| WHAT THE EXERCISE ASKS |
Convert the lines from the one containing "samokritike" through the one containing "Optimalno vreme za operaciju" into a Markdown table with the columns No. and Line. Give each line a row number and omit any blank lines.

Stored items:
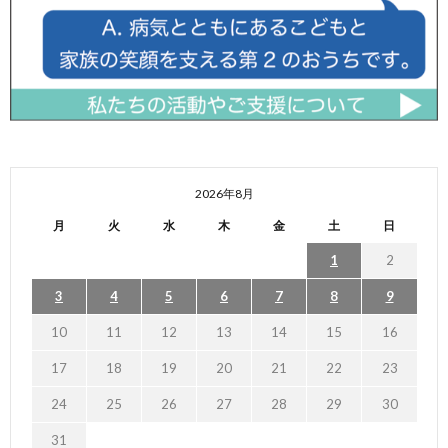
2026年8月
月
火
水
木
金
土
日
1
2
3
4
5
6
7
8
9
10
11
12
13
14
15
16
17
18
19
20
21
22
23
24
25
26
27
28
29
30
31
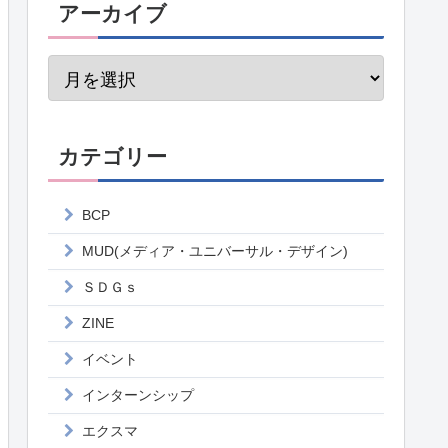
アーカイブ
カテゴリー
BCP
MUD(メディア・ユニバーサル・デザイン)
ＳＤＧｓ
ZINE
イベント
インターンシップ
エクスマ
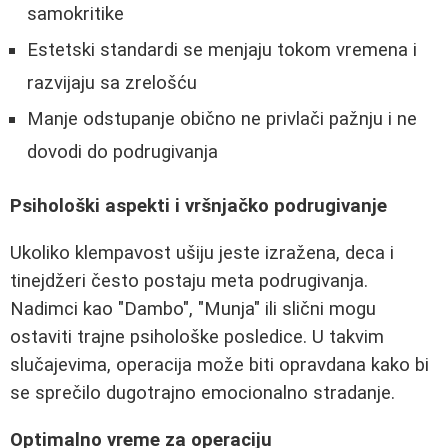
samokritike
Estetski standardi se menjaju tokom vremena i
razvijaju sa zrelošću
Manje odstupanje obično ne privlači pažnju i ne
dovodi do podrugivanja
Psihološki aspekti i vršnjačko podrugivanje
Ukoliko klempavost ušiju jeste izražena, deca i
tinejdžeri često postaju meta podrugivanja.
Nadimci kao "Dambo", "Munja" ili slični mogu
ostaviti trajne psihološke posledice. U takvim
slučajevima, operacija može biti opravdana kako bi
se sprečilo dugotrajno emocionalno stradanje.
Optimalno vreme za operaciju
==
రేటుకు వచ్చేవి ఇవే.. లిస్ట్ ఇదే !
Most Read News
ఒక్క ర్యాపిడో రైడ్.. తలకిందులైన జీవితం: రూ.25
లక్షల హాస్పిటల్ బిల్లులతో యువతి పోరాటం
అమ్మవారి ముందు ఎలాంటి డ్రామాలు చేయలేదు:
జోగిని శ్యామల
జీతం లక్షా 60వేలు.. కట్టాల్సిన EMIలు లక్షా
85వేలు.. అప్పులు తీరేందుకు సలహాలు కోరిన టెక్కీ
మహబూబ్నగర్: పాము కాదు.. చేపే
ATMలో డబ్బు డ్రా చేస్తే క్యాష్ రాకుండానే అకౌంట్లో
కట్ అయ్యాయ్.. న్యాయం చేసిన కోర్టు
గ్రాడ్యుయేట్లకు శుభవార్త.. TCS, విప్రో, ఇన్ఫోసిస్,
==
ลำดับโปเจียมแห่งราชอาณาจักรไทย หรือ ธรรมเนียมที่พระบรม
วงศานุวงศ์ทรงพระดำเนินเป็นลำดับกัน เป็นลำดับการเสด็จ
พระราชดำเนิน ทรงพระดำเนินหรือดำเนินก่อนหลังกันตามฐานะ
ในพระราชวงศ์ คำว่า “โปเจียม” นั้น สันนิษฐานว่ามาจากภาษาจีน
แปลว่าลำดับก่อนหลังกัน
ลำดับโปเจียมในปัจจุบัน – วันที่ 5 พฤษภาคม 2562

| TASK RESULT |
| No. | Line |
|---|---|
| 1 | samokritike |
| 2 | Estetski standardi se menjaju tokom vremena i |
| 3 | razvijaju sa zrelošću |
| 4 | Manje odstupanje obično ne privlači pažnju i ne |
| 5 | dovodi do podrugivanja |
| 6 | Psihološki aspekti i vršnjačko podrugivanje |
| 7 | Ukoliko klempavost ušiju jeste izražena, deca i |
| 8 | tinejdžeri često postaju meta podrugivanja. |
| 9 | Nadimci kao "Dambo", "Munja" ili slični mogu |
| 10 | ostaviti trajne psihološke posledice. U takvim |
| 11 | slučajevima, operacija može biti opravdana kako bi |
| 12 | se sprečilo dugotrajno emocionalno stradanje. |
| 13 | Optimalno vreme za operaciju |